"Technological neutrality" is a hot topic in government surveillance law. It posits that new technologies (such as WiFi and cryptography) that enhance privacy should be required, by law, to be altered in order to provide governments the same amount of ability to spy on private conversations as they had with previous technology. The argument is that we must decrease our legal rights in order to hold constant governments' abilities to spy on us.
A big assumption lies in choosing the technological baseline of surveillance. Usually this is, conveniently for governments, chosen to correspond to some high-water mark of surveillance, for example the copper era when phone exchanges were centralized and wiretaps required only splicing together copper cables.
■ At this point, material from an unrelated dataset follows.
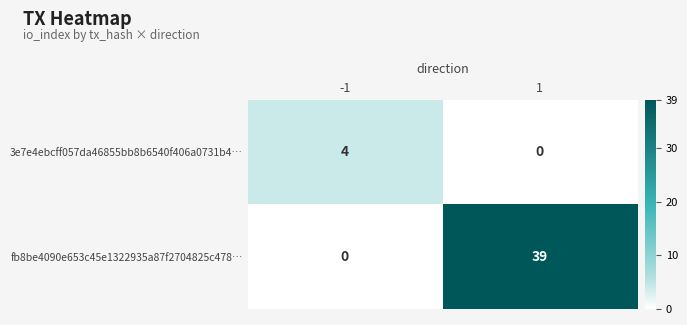

At -1, list the series in order from largest to smallest.

3e7e4ebcff057da46855bb8b6540f406a0731b4…, fb8be4090e653c45e1322935a87f2704825c478…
The most accurate baseline, however, is the baseline abilities of surveillance that our laws, especially our Constitutional laws, were designed for. In the United States, the Fourth Amendment was designed for a world in which governments had no ability to wiretap. If a government wanted to spy on your conversation they had to do it the same way they can still do now -- by following you around and listening in person (or at least in the next room). On very rare occasions, you might write a letter and the government might open your mail, for which "paper" the Fourth Amendment required a search warrant based on swearing under oath that there was probable cause to suspect a crime related to that mail.
In short, the "technological neutrality" argument, if applied correctly, leads to the opposite conclusion reached by its proponents. Rather than reacting to privacy technologies by reducing further our legal rights, instead we should be expanding our legal privacy rights and encouraging privacy technologies until we return to the baseline of government surveillance abilities for which the Fourth Amendment and similar protections were designed.